Um nicht missverstanden zu werden: Die Abwahl von Saakaschwili im Oktober 2012 war eine dringend notwendige Befreiung. Doch rückblickend zeigt sich, dass die Skeptiker Recht behalten sollten: Auch dieser Befreiung folgte nur eine neue Form von Kaperung dieses wunderbaren Landes. Bidsina Iwanischwili, der als Weißer Ritter erschienen war, erwies sich als Schwarzer Fürst – mit Helikopter, eigener Bank, Milliardenkonten in Steueroasen – und einer unstillbaren Gier nach mehr. Er regiert das Land, als wäre es sein Besitz und saugt es aus. Keine politische Entscheidung, ohne sein „Ja“. Kaum ein wirtschaftliches Großprojekt ohne Verknüpfung mit seinem Imperium. Immer mehr fadenscheinige Gerichtsverfahren gegen unbequeme Kontrahenten.
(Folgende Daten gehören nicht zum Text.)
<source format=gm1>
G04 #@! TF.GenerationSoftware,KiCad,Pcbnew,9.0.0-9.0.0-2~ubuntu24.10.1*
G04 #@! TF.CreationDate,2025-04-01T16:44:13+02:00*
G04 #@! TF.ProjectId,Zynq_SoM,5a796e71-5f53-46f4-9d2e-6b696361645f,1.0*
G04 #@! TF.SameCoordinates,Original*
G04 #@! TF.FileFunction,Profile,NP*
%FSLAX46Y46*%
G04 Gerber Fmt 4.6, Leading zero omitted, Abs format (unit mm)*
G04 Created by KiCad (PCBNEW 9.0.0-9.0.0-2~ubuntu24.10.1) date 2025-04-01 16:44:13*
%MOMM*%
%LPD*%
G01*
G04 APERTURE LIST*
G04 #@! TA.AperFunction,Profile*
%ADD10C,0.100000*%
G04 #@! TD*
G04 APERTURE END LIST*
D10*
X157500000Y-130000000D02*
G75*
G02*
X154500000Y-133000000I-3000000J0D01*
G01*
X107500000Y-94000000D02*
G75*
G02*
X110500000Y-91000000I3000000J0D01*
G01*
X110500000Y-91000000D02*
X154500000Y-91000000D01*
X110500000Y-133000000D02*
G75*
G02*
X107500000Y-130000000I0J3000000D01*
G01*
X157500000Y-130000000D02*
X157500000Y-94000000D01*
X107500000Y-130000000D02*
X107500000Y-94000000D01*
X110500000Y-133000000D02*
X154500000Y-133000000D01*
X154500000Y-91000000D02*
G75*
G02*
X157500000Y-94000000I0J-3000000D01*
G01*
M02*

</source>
„Georgien ist heute nicht besser, aber immerhin anders schlecht.“ Auf diesen sarkastischen Nenner brachte es jüngst ein namhafter Satiriker. So gesehen hatten seine Landsleute bei der Wahl am 31. Oktober nur die Entscheidung zwischen Pest und Cholera.
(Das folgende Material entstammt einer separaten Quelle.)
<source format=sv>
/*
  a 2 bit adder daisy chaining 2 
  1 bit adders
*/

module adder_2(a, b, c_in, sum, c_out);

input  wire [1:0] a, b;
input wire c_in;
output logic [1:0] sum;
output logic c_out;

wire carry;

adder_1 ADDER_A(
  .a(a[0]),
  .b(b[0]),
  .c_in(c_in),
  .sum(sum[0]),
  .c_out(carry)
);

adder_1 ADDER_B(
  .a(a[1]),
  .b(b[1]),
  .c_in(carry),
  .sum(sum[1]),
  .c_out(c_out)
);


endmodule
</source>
Wenn es dennoch einen Hoffnungsschimmer gibt, dann liegt der bei den erwähnten, wenigen Ausnahmen unter den jüngst gegründeten, kleinen Oppositionsparteien, die die 1%-Hürde schafften. Zum Beispiel bei „Girchi“ („Tannenzapfen“), die landesweit auf 2,9%, in einigen städtischen Wahlbezirken mit vorwiegend junger Bevölkerung und hohem Anteil an Erstwählern aber bis zu knapp 10% erreichen konnten – und das, ohne über wesentliche finanzielle Mittel und Zugang zu großen Medien zu verfügen. Gegründet wurde die Partei von engagierten jungen Menschen, die sich der herrschenden georgischen Politik mit einer erstaunlich differenzierten Kombination aus klar benannten, westlich liberalen Werten und ebenso konkreten wie realitätsnahen Vorschlägen zur wirtschaftlichen und gesellschaftlichen Entwicklung des Landes entgegenstellen. – Ginge die Saat von Parteien wie „Girchi“ auf, gäbe es doch noch Hoffnung für Georgien.
Zunächst aber sind einmal mehr die Mediationskünste westlicher Diplomaten vor Ort gefragt. Sie sollen in einem Konflikt vermitteln, der wie der zornige, kleine Bruder dessen erscheinen mag, was Donald Trump und die Republikanische Partei zur Zeit in den USA inszenieren:
Die Gruppe der Oppositionsparteien in Georgien besteht – entgegen dem Fazit der internationalen Wahlbeobachter – darauf, dass das Wahlergebnis vom 31.10. substanziell gefälscht worden sei und die Wahlen wiederholt werden müssten. Belege dafür gibt es nicht, aber die Behauptung allein, kombiniert mit der Drohung, man werde die Mandate nicht annehmen und damit die Zustimmung zur Konstitution des neu gewählten Parlaments verweigern, hat ausgereicht, um mehrfach in den letzten beiden Wochen Zehntausende in Tbilisi und anderen Städten auf die Straße zu bringen.
Zwar blieben die Proteste, zu denen die Opposition aufgerufen hat, bislang weitgehend friedlich. Sie schufen aber auch jene Form der „Sackgassen-Situation“, die sich in Georgien erfahrungsgemäß rasch in ein Pulverfass verwandeln kann. Trotz ziemlich klarem Ergebnis bei den Wahlen ist also keineswegs entschieden, welchen Kurs der gekaperte Staat Georgien in den nächsten Jahren aufnehmen wird.